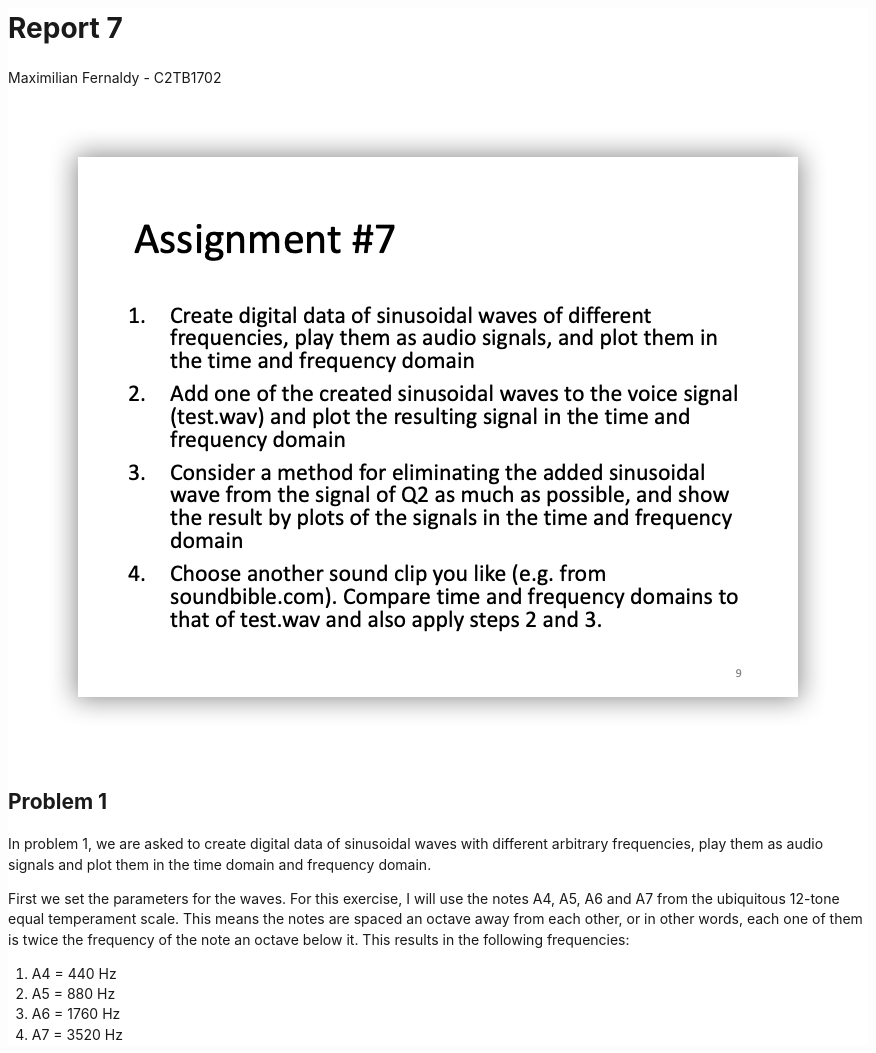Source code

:# Report 7
Maximilian Fernaldy - C2TB1702

<p align='center'> <img src='./resources/CAPS07_Assignment.png'> </p>

## Problem 1

In problem 1, we are asked to create digital data of sinusoidal waves with different arbitrary frequencies, play them as audio signals and plot them in the time domain and frequency domain.

First we set the parameters for the waves. For this exercise, I will use the notes A4, A5, A6 and A7 from the ubiquitous 12-tone equal temperament scale. This means the notes are spaced an octave away from each other, or in other words, each one of them is twice the frequency of the note an octave below it. This results in the following frequencies:

<ol>
    <li>A4 = 440 Hz</li>
    <li>A5 = 880 Hz</li>
    <li>A6 = 1760 Hz</li>
    <li>A7 = 3520 Hz</li>
</ol>
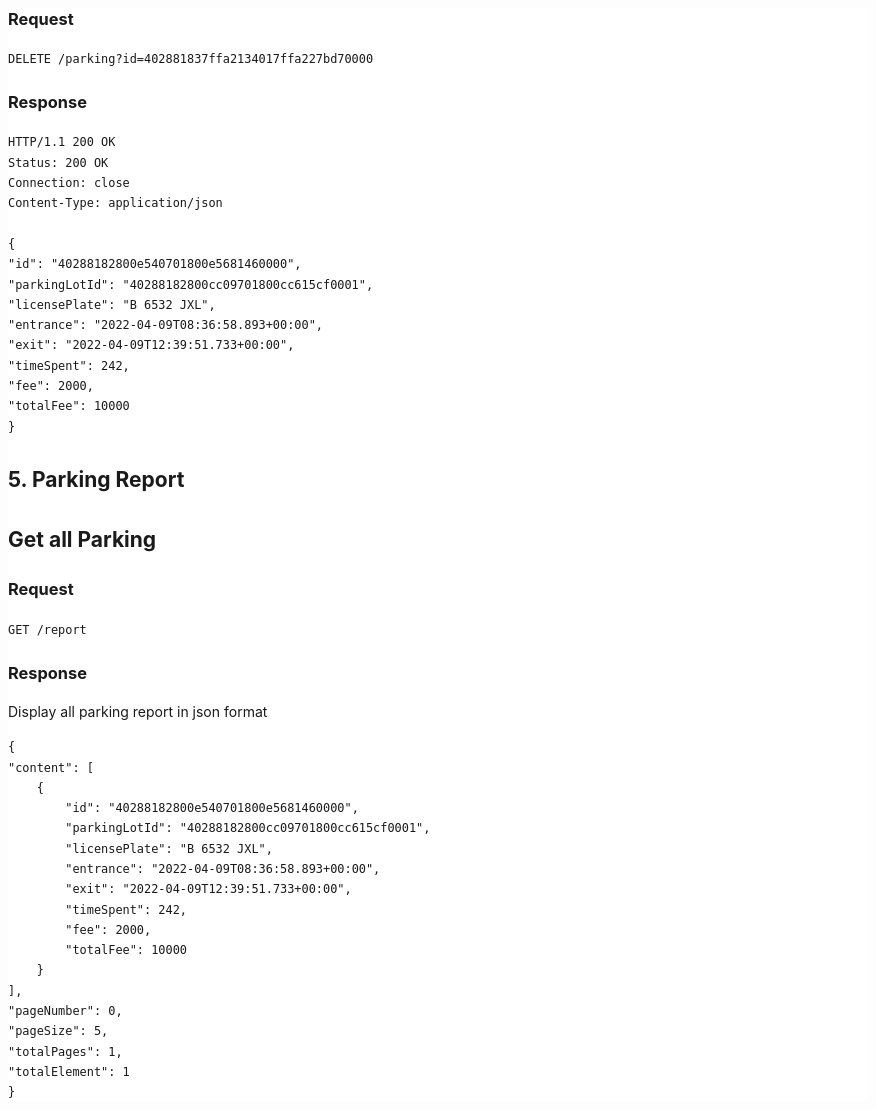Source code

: ### Request

`DELETE /parking?id=402881837ffa2134017ffa227bd70000`


### Response

    HTTP/1.1 200 OK
    Status: 200 OK
    Connection: close
    Content-Type: application/json

    {
    "id": "40288182800e540701800e5681460000",
    "parkingLotId": "40288182800cc09701800cc615cf0001",
    "licensePlate": "B 6532 JXL",
    "entrance": "2022-04-09T08:36:58.893+00:00",
    "exit": "2022-04-09T12:39:51.733+00:00",
    "timeSpent": 242,
    "fee": 2000,
    "totalFee": 10000
    }

## 5. Parking Report
## Get all Parking

### Request

`GET /report`

### Response
Display all parking report in json format

    {
    "content": [
        {
            "id": "40288182800e540701800e5681460000",
            "parkingLotId": "40288182800cc09701800cc615cf0001",
            "licensePlate": "B 6532 JXL",
            "entrance": "2022-04-09T08:36:58.893+00:00",
            "exit": "2022-04-09T12:39:51.733+00:00",
            "timeSpent": 242,
            "fee": 2000,
            "totalFee": 10000
        }
    ],
    "pageNumber": 0,
    "pageSize": 5,
    "totalPages": 1,
    "totalElement": 1
    }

-- -- --

Exercise brief - Type out the data above again exactly as written, minus the images.

Answer box -
Source code

:# Report 7
Maximilian Fernaldy - C2TB1702

<p align='center'> <img src='./resources/CAPS07_Assignment.png'> </p>

## Problem 1

In problem 1, we are asked to create digital data of sinusoidal waves with different arbitrary frequencies, play them as audio signals and plot them in the time domain and frequency domain.

First we set the parameters for the waves. For this exercise, I will use the notes A4, A5, A6 and A7 from the ubiquitous 12-tone equal temperament scale. This means the notes are spaced an octave away from each other, or in other words, each one of them is twice the frequency of the note an octave below it. This results in the following frequencies:

<ol>
    <li>A4 = 440 Hz</li>
    <li>A5 = 880 Hz</li>
    <li>A6 = 1760 Hz</li>
    <li>A7 = 3520 Hz</li>
</ol>
Source code

: ### Request

`DELETE /parking?id=402881837ffa2134017ffa227bd70000`


### Response

    HTTP/1.1 200 OK
    Status: 200 OK
    Connection: close
    Content-Type: application/json

    {
    "id": "40288182800e540701800e5681460000",
    "parkingLotId": "40288182800cc09701800cc615cf0001",
    "licensePlate": "B 6532 JXL",
    "entrance": "2022-04-09T08:36:58.893+00:00",
    "exit": "2022-04-09T12:39:51.733+00:00",
    "timeSpent": 242,
    "fee": 2000,
    "totalFee": 10000
    }

## 5. Parking Report
## Get all Parking

### Request

`GET /report`

### Response
Display all parking report in json format

    {
    "content": [
        {
            "id": "40288182800e540701800e5681460000",
            "parkingLotId": "40288182800cc09701800cc615cf0001",
            "licensePlate": "B 6532 JXL",
            "entrance": "2022-04-09T08:36:58.893+00:00",
            "exit": "2022-04-09T12:39:51.733+00:00",
            "timeSpent": 242,
            "fee": 2000,
            "totalFee": 10000
        }
    ],
    "pageNumber": 0,
    "pageSize": 5,
    "totalPages": 1,
    "totalElement": 1
    }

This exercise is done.